Это было правдой, потому что вечером, во время литературного праздника учительница Тотемской средней школы, где учился Рубцов, рассказала, что в Тотьму и Николу уже много лет люди приезжают "к Рубцову", расспрашивают земляков о нем, записывают воспоминания, оставляют их в местном музее, пишут картины, снимают любительские кинофильмы о родине поэта.
А профессор Литературного института Михаил Павлович Еремин, у которого двадцать лет назад учился Рубцов, произнес такие слова, от которых зал загудел и взорвался рукоплесканиями:
— Думая о Рубцове, глядя на его памятник, побывав в его деревне, вспоминая его стихи, я сегодня испытываю чувство, которое давно уже не приходило ко мне, я горжусь, что я русский!
Поздно вечером под проливным дождем мы возвращались к теплоходу, чтобы отправиться обратно в Вологду.
Я нес в руках целую охапку цветов, подаренных школьниками, да еще друзья прибавили свои букеты, чтобы положить их к подножию монумента, мимо которого мы проходили на пути к пристани… В дождливой тьме, то и дело оступаясь в лужи, я прошел по дорожке, усыпанной песком, к Рубцову.
Огляделся. Под обрывом призрачным сиянием светилась река, над которой угадывалось движение темных дождевых облаков. На их фоне с трех сторон, окружая памятник, чернели силуэты церквей. Вокруг не было ни души… Увязая в мокром тяжелом песке, я поднялся на земляную насыпь к скульптуре и хотел было опустить цветы к подножию — на землю, но почему-то передумал, выпрямился, вложил их в холодные бронзовые руки и, почувствовав металлический холод, поднял взгляд: на меня из глубоких глазниц смотрел не Коля Рубцов, а кто-то иной, уже легендарный, от прикосновения к которому тревога затекала в душу. "Ну ладно тебе, — одернул я себя. — Это же не Медный Всадник, не Статуя Командора — это твой друг, он сам приглашал тебя двадцать с лишним лет тому назад на свою родину, вот ты и приехал…" — Здравствуй…
В конце 1971 года я получил письмо из далекого Барнаула от доселе неизвестной мне медицинской сестры Евгении Нифонтовны Кошелевой. Письмо положило начало нашей долгой переписке. Медсестра была, как я теперь понимаю, из той породы читателей, которая образовалась за два-три послевоенных десятилетия. Возникновение этой породы было чудом советской цивилизации. Размышляя о людях такого склада сегодня, я убеждаюсь, что ничего в нашей истории не прошло даром: ни культурная революция, ни коллективизация, ни строительство домн, комбинатов и городов, ни жертвы великой войны. Михаил Пришвин однажды проницательно заметил: "Наша поэзия происходит из недр природы, когда мы десятки тысячелетий в борьбе за кусок хлеба тесно сближались с ней. Поэзия эта вышла, как победа, когда стальной узел необходимости был развязан…" Вот и появление умного, наивного, страстного, ревнивого, живущего поэзией читателя было обусловлено тем, что после войны мы, в очередной раз перенапрягая народные силы, развязали "узел материальной необходимости". "Окрепла Русь. Так тяжкий млат, дробя стекло, кует булат".

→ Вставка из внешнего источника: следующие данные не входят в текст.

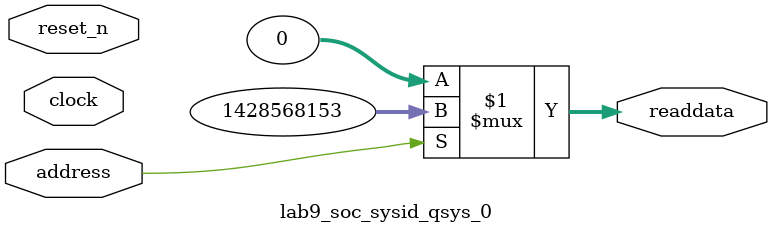
<source format=v>
module lab9_soc_sysid_qsys_0 (
                address,
                clock,
                reset_n,
                readdata
             )
;
  output  [ 31: 0] readdata;
  input            address;
  input            clock;
  input            reset_n;
  wire    [ 31: 0] readdata;
  assign readdata = address ? 1428568153 : 0;
endmodule
</source>
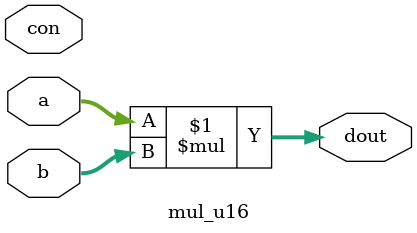
<source format=v>

module mul_u16 (
	a, b, dout, con
);
	input [15:0] a, b;
	output [31:0] dout;
	input con;

	// -> Èµ 16x16=32 rbgæZ
	assign dout = a * b;

endmodule

</source>
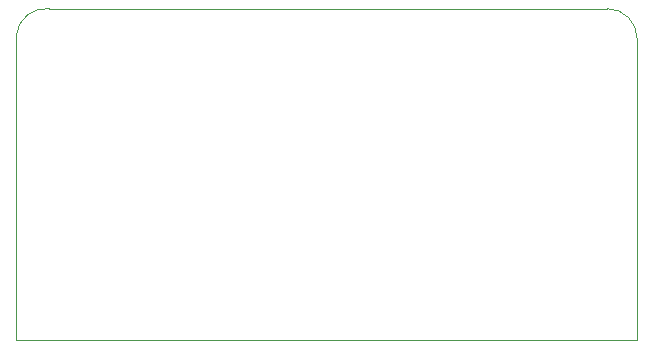
<source format=gbr>
G04 (created by PCBNEW (22-Jun-2014 BZR 4027)-stable) date Wed 17 Feb 2016 21:07:16 GMT*
%MOIN*%
G04 Gerber Fmt 3.4, Leading zero omitted, Abs format*
%FSLAX34Y34*%
G01*
G70*
G90*
G04 APERTURE LIST*
%ADD10C,0.00590551*%
%ADD11C,0.00393701*%
G04 APERTURE END LIST*
G54D10*
G54D11*
X76200Y-39450D02*
X76200Y-49600D01*
X95900Y-38550D02*
X77300Y-38550D01*
X96900Y-49600D02*
X96900Y-39550D01*
X77299Y-38549D02*
G75*
G03X76199Y-39450I-99J-1000D01*
G74*
G01*
X96900Y-39550D02*
G75*
G03X95900Y-38550I-1000J0D01*
G74*
G01*
X96900Y-49600D02*
X76200Y-49600D01*
M02*

</source>
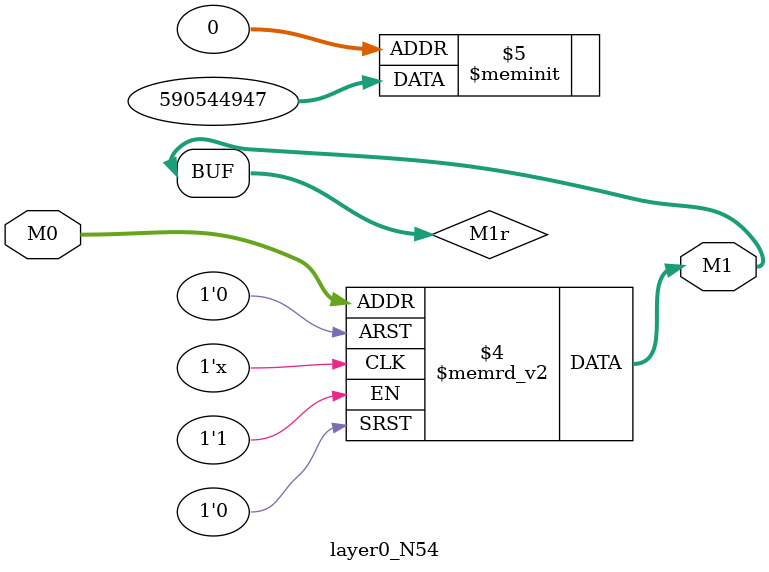
<source format=v>
module layer0_N54 ( input [3:0] M0, output [1:0] M1 );

	(*rom_style = "distributed" *) reg [1:0] M1r;
	assign M1 = M1r;
	always @ (M0) begin
		case (M0)
			4'b0000: M1r = 2'b11;
			4'b1000: M1r = 2'b11;
			4'b0100: M1r = 2'b00;
			4'b1100: M1r = 2'b11;
			4'b0010: M1r = 2'b11;
			4'b1010: M1r = 2'b11;
			4'b0110: M1r = 2'b00;
			4'b1110: M1r = 2'b10;
			4'b0001: M1r = 2'b00;
			4'b1001: M1r = 2'b00;
			4'b0101: M1r = 2'b00;
			4'b1101: M1r = 2'b00;
			4'b0011: M1r = 2'b00;
			4'b1011: M1r = 2'b00;
			4'b0111: M1r = 2'b00;
			4'b1111: M1r = 2'b00;

		endcase
	end
endmodule

</source>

Из первого письма Кошелевой — "Нифонтовны", — как она позднее стала называть себя в письмах.
"Я читательница, кстати, не просто придирчивая, но свирепая даже, если в поисках истинной поэзии натыкаюсь на бесцветные стихи или нерадиво оформленную книжку".
Какое слово нашла — "свирепая"! Именно такими — ревнивыми, взыскующими истину, влюбленными в нас, поэтов, но не прощающими нам ни малейшей лжи, слабости или фальши, были наши читатели 60—80-х годов. Они читали всё, что выходило из-под пера их кумиров, вступали в споры со злыми завистливыми критиками, поносившими нас, засыпали редакции газет и журналов письмами, протестами, восторгами, искали нам единомышленников на необъятных просторах страны, воодушевлялись нашими удачами и победами, печалились и скорбели во время наших болезней и житейских невзгод. Мы были их личной жизнью, чуть ли не собственностью, но зато обязаны были соответствовать идеалу, рожденному в их душах. Их любовь не только согревала, но могла обжечь или даже испепелить дотла.